◆ **TEXT SECTION**
══════════════════════════════
He is not worried about competition, despite the fact that Lucky Air (HNA Group), Kunming Airlines (Shenzhen Airlines) and China Eastern Airlines’ southwest branch are being based in Changshui. In late May, Hongtu Airlines joined the crowd when it started domestic operations with a pair of A321s. Hongtu Airlines is a joint venture between Kunming Evergreen Financing (30%) and local tycoon, Tang Longcheng (20%), with the remaining 50% held by a consortium of five local firms.

Dong said Ruili Airlines’ key challenge to date was a cockpit crew shortage. China has an acute shortage of pilots, he said, and crew transfer is made difficult by complicated bureaucracy and a five million yuan ($764,000) fine for intra-carrier transfers. The airline’s cockpit crew is made up of former China Eastern Airlines and China Southern Airlines crew and some South Korean pilots.
══════════════════════════════
◆ **MATERIAL SUPPLIED**
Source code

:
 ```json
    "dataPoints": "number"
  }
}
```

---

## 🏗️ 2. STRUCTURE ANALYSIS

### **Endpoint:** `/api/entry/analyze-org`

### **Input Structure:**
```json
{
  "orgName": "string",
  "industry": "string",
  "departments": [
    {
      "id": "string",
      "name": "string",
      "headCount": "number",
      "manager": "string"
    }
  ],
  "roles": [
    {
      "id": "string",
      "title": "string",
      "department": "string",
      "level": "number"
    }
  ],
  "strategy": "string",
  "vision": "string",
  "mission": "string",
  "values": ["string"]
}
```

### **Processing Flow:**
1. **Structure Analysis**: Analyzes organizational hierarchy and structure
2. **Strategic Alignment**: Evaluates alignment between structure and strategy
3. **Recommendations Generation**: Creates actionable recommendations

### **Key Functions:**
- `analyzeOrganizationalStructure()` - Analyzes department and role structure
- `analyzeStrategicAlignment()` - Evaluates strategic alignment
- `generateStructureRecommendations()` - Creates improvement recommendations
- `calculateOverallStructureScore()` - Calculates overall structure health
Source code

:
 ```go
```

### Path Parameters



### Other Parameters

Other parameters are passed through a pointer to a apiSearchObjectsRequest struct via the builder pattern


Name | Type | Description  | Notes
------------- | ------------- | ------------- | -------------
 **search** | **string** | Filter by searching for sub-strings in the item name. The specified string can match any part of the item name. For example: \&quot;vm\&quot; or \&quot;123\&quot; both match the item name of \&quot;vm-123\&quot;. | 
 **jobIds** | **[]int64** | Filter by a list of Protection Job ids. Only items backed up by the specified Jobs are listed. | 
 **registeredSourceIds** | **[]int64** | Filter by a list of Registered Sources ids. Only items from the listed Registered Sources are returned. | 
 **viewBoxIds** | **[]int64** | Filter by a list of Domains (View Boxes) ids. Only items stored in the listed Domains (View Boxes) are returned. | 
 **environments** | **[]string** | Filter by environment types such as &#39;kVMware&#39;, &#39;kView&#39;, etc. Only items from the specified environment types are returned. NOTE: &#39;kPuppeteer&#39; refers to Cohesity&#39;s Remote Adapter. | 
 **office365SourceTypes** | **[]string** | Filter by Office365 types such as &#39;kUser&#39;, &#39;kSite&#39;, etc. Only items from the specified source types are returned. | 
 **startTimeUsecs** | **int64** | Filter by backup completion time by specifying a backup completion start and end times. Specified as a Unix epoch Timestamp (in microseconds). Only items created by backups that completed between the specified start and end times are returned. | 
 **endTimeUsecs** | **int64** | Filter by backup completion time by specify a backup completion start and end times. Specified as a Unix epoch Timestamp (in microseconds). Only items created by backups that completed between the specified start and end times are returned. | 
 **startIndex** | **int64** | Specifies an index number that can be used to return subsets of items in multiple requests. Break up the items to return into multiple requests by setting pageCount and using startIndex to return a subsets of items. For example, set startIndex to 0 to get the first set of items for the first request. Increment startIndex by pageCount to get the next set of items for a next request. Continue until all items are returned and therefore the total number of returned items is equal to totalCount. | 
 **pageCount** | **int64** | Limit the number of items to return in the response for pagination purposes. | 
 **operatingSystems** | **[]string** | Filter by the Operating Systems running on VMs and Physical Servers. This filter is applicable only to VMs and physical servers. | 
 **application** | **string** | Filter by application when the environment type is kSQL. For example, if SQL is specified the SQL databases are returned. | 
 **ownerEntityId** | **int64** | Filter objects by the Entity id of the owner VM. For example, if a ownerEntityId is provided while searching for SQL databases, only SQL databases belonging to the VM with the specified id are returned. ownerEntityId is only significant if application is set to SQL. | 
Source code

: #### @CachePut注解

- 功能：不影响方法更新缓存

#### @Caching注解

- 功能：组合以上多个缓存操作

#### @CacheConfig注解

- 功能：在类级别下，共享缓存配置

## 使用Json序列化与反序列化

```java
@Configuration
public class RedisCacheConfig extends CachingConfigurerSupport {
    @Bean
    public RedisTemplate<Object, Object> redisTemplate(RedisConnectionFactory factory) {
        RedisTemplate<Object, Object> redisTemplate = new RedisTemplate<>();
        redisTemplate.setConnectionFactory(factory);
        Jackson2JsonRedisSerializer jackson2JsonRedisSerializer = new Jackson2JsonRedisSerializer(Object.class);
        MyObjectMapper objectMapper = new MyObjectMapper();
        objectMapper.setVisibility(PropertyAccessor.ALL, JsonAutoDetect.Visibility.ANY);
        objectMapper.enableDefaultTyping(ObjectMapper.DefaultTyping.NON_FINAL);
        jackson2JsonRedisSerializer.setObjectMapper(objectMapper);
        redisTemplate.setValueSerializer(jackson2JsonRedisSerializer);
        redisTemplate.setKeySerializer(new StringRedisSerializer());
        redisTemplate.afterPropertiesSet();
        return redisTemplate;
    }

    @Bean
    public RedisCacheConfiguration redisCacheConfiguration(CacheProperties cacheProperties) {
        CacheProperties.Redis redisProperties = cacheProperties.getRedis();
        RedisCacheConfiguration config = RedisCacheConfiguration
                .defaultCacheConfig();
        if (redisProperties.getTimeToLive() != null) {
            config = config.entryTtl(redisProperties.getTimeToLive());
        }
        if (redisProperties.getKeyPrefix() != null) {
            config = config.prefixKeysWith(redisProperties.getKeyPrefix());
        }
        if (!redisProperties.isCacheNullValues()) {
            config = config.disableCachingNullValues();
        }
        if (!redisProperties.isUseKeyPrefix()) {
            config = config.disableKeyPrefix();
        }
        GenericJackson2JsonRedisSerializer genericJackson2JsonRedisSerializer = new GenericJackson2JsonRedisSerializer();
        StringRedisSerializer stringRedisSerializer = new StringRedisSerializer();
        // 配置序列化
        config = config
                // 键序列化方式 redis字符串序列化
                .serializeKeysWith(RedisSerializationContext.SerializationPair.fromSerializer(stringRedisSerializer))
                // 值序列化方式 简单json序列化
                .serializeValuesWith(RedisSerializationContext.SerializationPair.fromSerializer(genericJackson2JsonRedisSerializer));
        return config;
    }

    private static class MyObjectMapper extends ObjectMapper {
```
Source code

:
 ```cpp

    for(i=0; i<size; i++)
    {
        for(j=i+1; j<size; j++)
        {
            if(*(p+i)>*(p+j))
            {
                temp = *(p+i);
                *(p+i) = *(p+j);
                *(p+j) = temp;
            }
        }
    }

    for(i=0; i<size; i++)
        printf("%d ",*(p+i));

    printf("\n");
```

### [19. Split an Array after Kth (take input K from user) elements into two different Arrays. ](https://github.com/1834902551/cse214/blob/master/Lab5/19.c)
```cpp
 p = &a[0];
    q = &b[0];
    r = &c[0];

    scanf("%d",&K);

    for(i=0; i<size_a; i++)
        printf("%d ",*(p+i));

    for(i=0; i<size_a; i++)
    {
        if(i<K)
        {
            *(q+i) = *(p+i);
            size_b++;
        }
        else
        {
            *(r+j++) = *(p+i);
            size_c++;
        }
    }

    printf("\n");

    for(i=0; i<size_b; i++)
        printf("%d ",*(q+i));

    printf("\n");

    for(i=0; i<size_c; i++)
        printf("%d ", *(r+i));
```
══════════════════════════════
◆ **TASK SET**
[A] Answer these questions from the Ruili Airlines passage:
(i) How many A321s did Hongtu Airlines start domestic operations with?
(ii) What share of Hongtu Airlines does Tang Longcheng hold?
(iii) What fine applies to intra-carrier transfers of crew?
[B] Reproduce the Ruili Airlines passage between "He is not worried" and "South Korean pilots.", inclusive.

◆ **RESPONSES TO THE TASKS**
[A]
(i) Two (a pair of A321s).
(ii) 20%.
(iii) Five million yuan ($764,000).

[B]
He is not worried about competition, despite the fact that Lucky Air (HNA Group), Kunming Airlines (Shenzhen Airlines) and China Eastern Airlines’ southwest branch are being based in Changshui. In late May, Hongtu Airlines joined the crowd when it started domestic operations with a pair of A321s. Hongtu Airlines is a joint venture between Kunming Evergreen Financing (30%) and local tycoon, Tang Longcheng (20%), with the remaining 50% held by a consortium of five local firms.

Dong said Ruili Airlines’ key challenge to date was a cockpit crew shortage. China has an acute shortage of pilots, he said, and crew transfer is made difficult by complicated bureaucracy and a five million yuan ($764,000) fine for intra-carrier transfers. The airline’s cockpit crew is made up of former China Eastern Airlines and China Southern Airlines crew and some South Korean pilots.